About this exercise: Which lines below hold the word "есть"? Report each one.

(Dataset entries)
▬▬▬

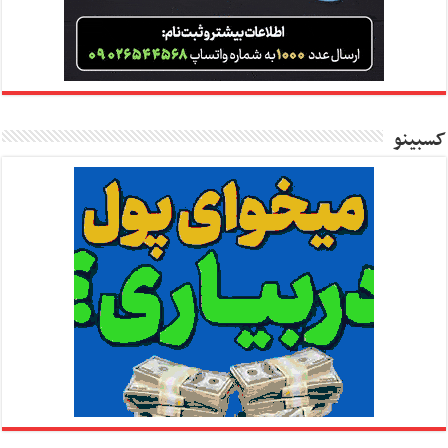
کسبینو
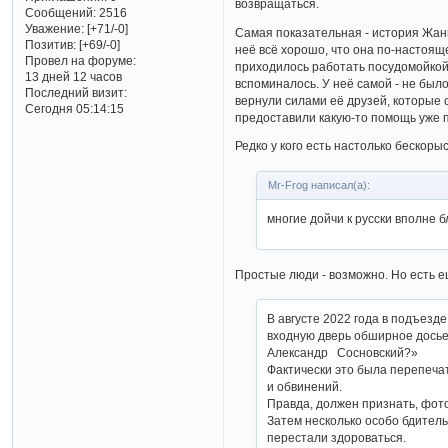
возвращаться.
Сообщений:
2516
Уважение:
[+71/-0]
Самая показательная - история Жанны
Позитив:
[+69/-0]
неё всё хорошо, что она по-настояще
Провел на форуме:
приходилось работать посудомойкой 
13 дней 12 часов
вспоминалось. У неё самой - не был
Последний визит:
вернули силами её друзей, которые 
Сегодня 05:14:15
предоставили какую-то помощь уже 
Редко у кого есть настолько бескоры
Mr-Frog написал(а):
многие дойчи к русски вполне 
Простые люди - возможно. Но есть е
В августе 2022 года в подъезде
входную дверь обширное досье
Александр Сосновский?»
Фактически это была перепечат
и обвинений.
Правда, должен признать, фот
Затем несколько особо бдитель
перестали здороваться.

▬▬▬

Finished exercise:
Редко у кого есть настолько бескоры
Простые люди - возможно. Но есть е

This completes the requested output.